▸ **Texte de la page**:
◆ ◆ ◆ ◆ ◆ ◆ ◆
Tous les soirs, juste avant d’aller ouvrir la porte de notre théâtre, je rappelle aux jeunes femmes et jeunes gens qui viennent nous aider à servir les repas des spectateurs : « Mesdames et messieurs, attention, attention, notre théâtre va ouvrir ! » Et quand je suis très gaie, je dis même : « Attention, attention, notre beau théâtre va ouvrir ! » et tout le monde sourit derrière le bar. Quand parfois un événement extérieur nous a angoissé, et Dieu sait si nous avons eu à Paris, ces dernières années, des événements angoissants et cruels, j’ajoute : « Je vous rappelle que nous avons charge d’âmes » et me murmure à moi-même : « comme toujours ».
Avoir charge d’âmes et en être conscient. S’engager à avoir charge des âmes les uns des autres. Ne serait-ce pas, après tout, un projet politique et social, suffisant ? N’est-ce pas ce que « Liberté, Égalité, Fraternité » veut vraiment dire sur les frontons français ?
◆ ◆ ◆ ◆ ◆ ◆ ◆
▸ **Fiches de données**:
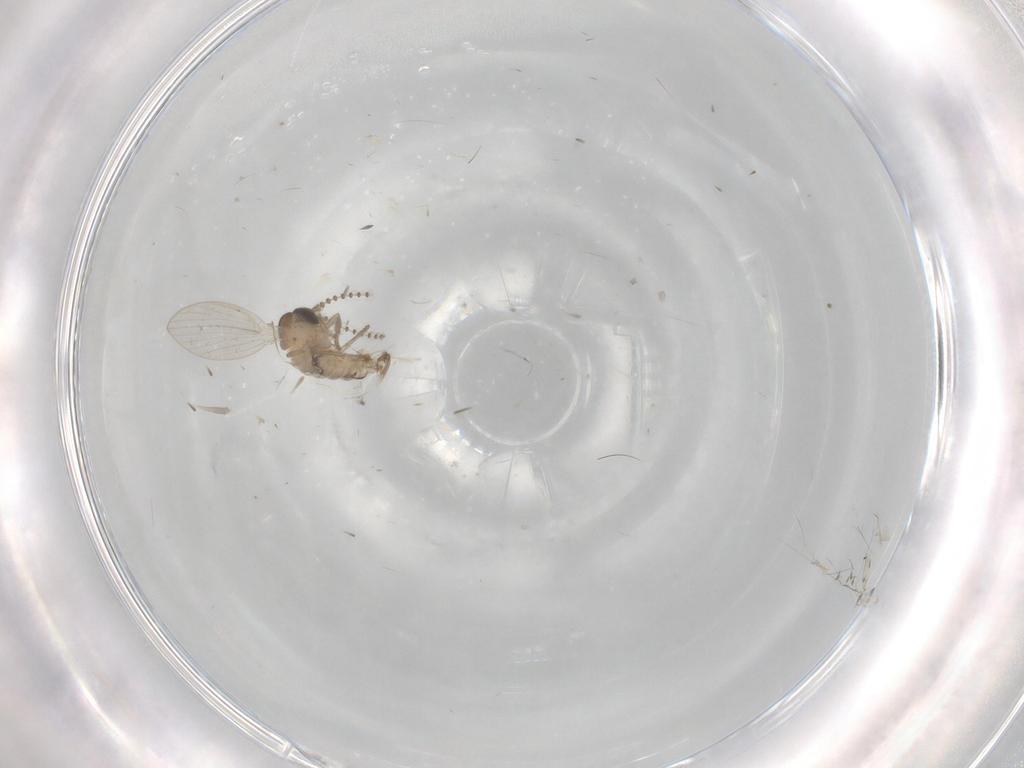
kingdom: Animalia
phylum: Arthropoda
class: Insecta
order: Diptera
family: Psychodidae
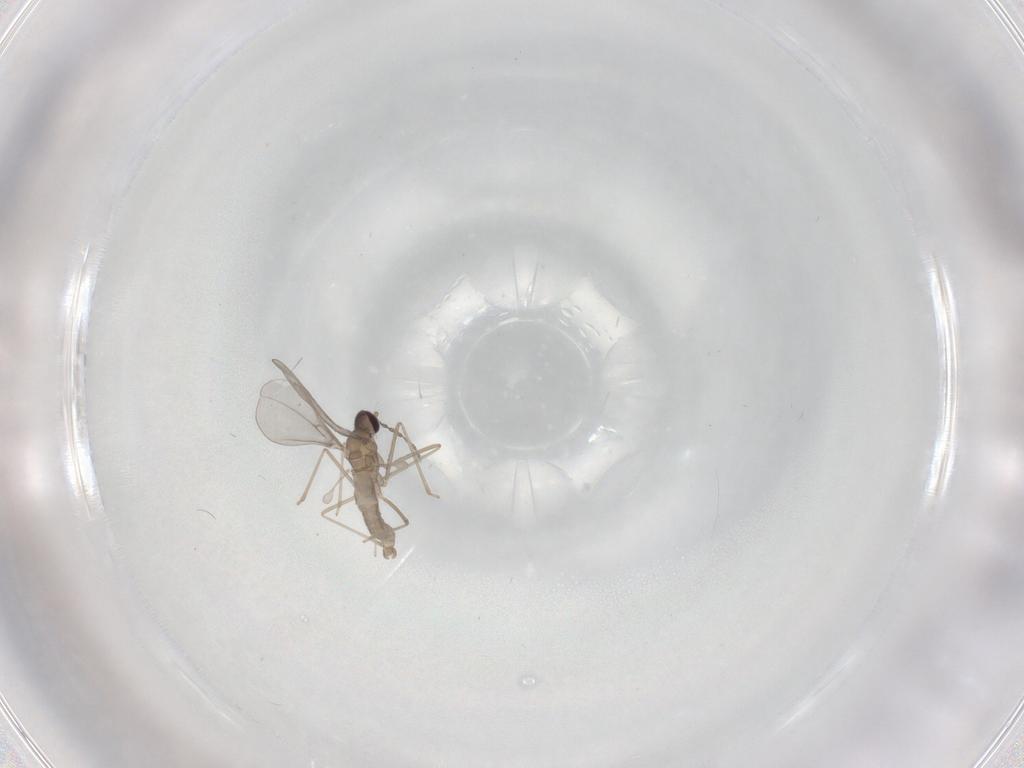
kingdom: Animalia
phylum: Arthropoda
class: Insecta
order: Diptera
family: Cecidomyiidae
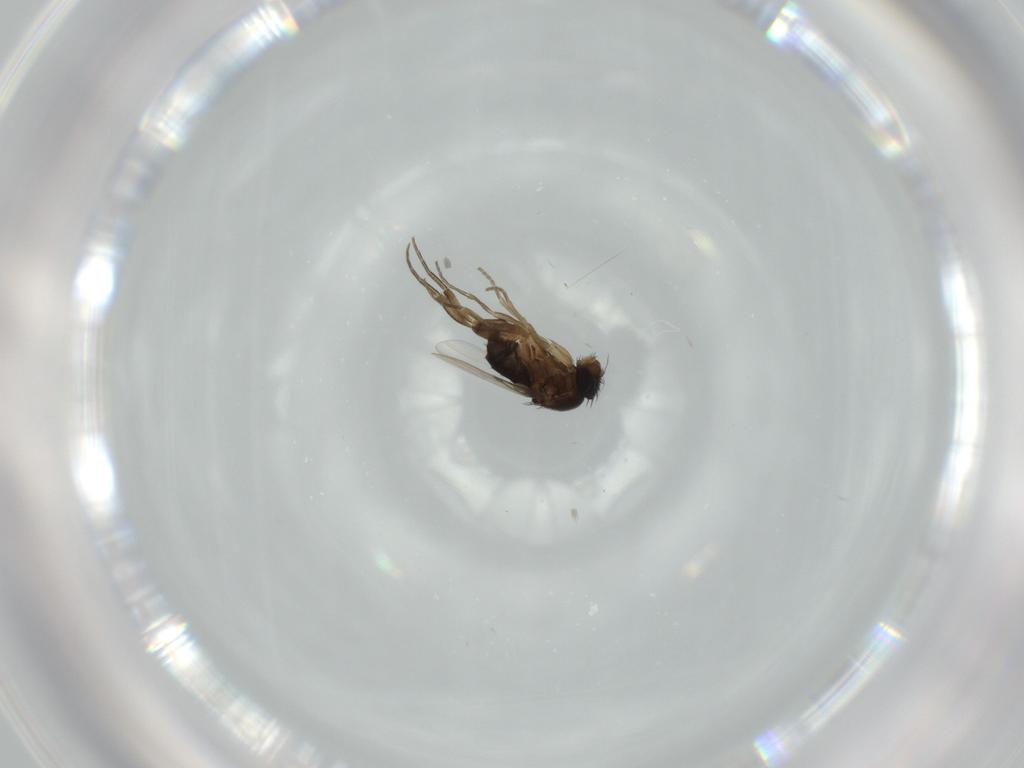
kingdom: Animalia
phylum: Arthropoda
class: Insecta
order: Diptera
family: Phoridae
◆ ◆ ◆ ◆ ◆ ◆ ◆
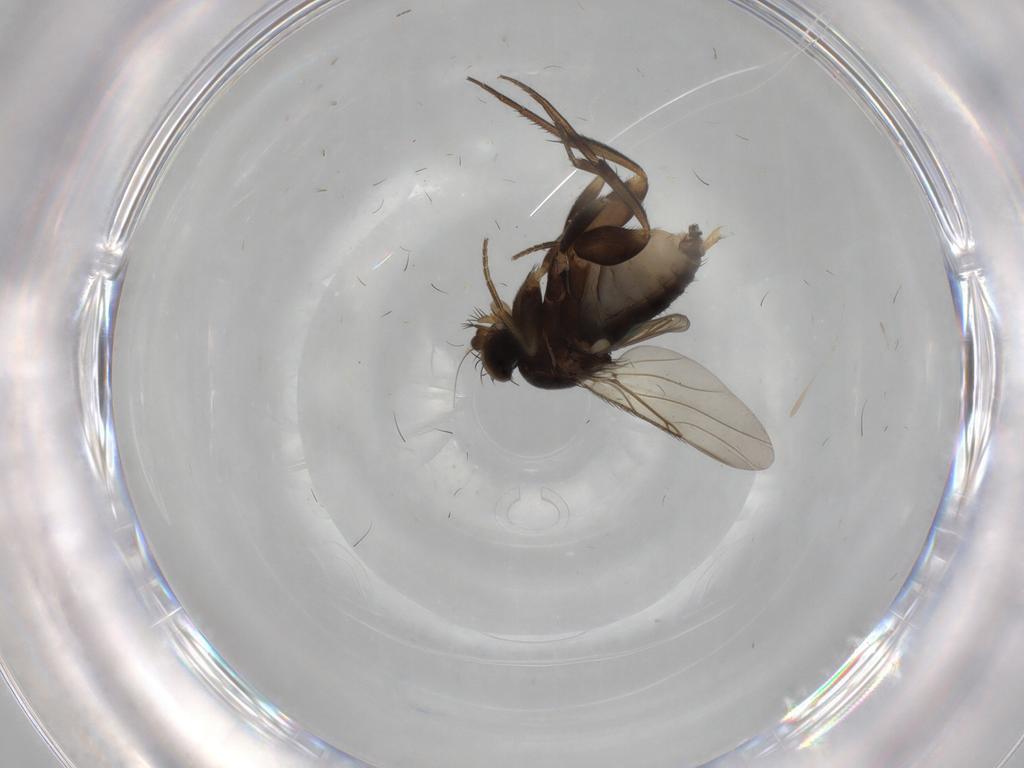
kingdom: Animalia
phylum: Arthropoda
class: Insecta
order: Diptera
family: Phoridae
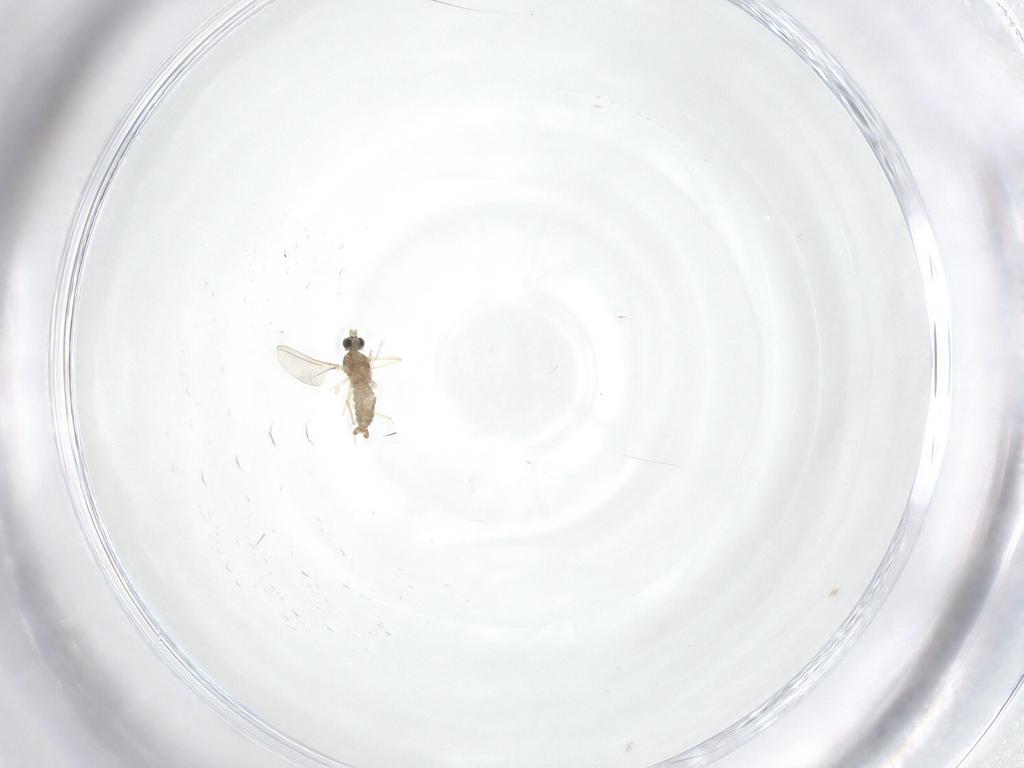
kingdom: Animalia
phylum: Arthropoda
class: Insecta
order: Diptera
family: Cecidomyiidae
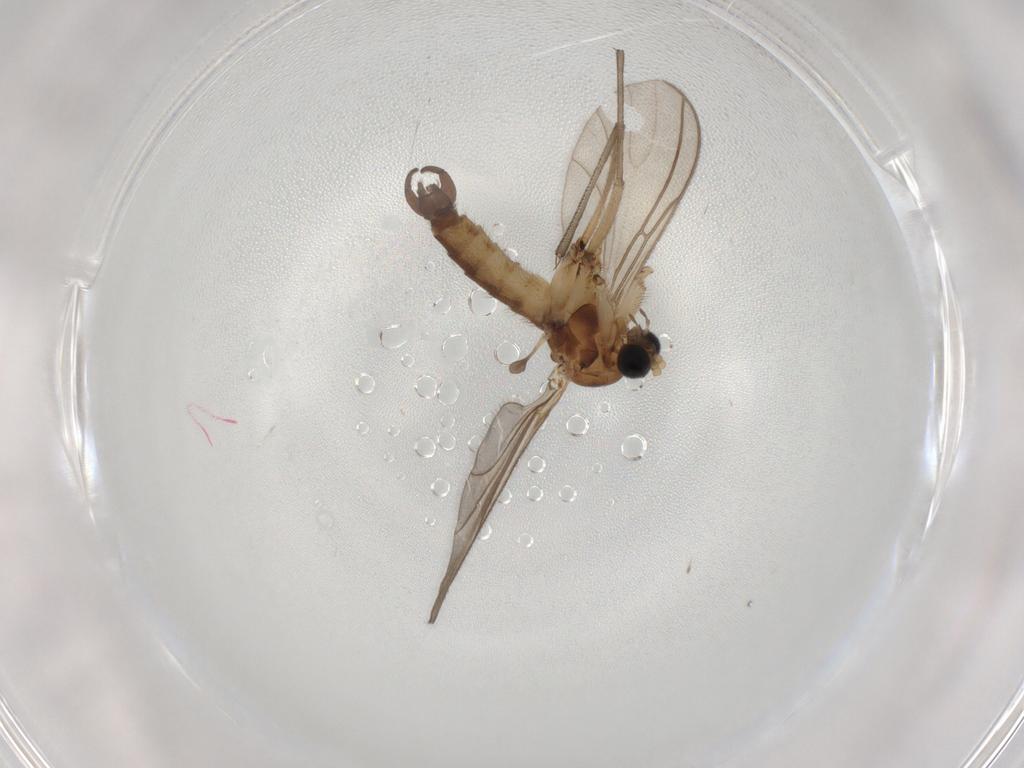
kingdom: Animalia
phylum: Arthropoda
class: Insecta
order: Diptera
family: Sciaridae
◆ ◆ ◆ ◆ ◆ ◆ ◆
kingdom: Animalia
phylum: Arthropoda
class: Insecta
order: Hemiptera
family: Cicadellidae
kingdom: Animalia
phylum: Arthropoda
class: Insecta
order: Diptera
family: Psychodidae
◆ ◆ ◆ ◆ ◆ ◆ ◆
▸ **Consignes**:
1. Reproduisez mot pour mot le passage du texte de la page qui va de « Avoir charge d’âmes » jusqu'à « frontons français ? » inclus.
2. Répondez à ces questions d'après le texte de la page.
(a) À qui la personne qui raconte fait-elle un rappel tous les soirs avant d'ouvrir la porte du théâtre ?
(b) Dans quelle ville ont eu lieu les événements angoissants des dernières années ?
(c) Quelle devise figure sur les frontons français ?
Le matériel qui précède n'a aucun lien avec le texte de la page.

▸ **Réponses attendues**:
1.
Avoir charge d’âmes et en être conscient. S’engager à avoir charge des âmes les uns des autres. Ne serait-ce pas, après tout, un projet politique et social, suffisant ? N’est-ce pas ce que « Liberté, Égalité, Fraternité » veut vraiment dire sur les frontons français ?

2.
(a) Aux jeunes femmes et jeunes gens qui viennent aider à servir les repas des spectateurs.
(b) À Paris.
(c) « Liberté, Égalité, Fraternité ».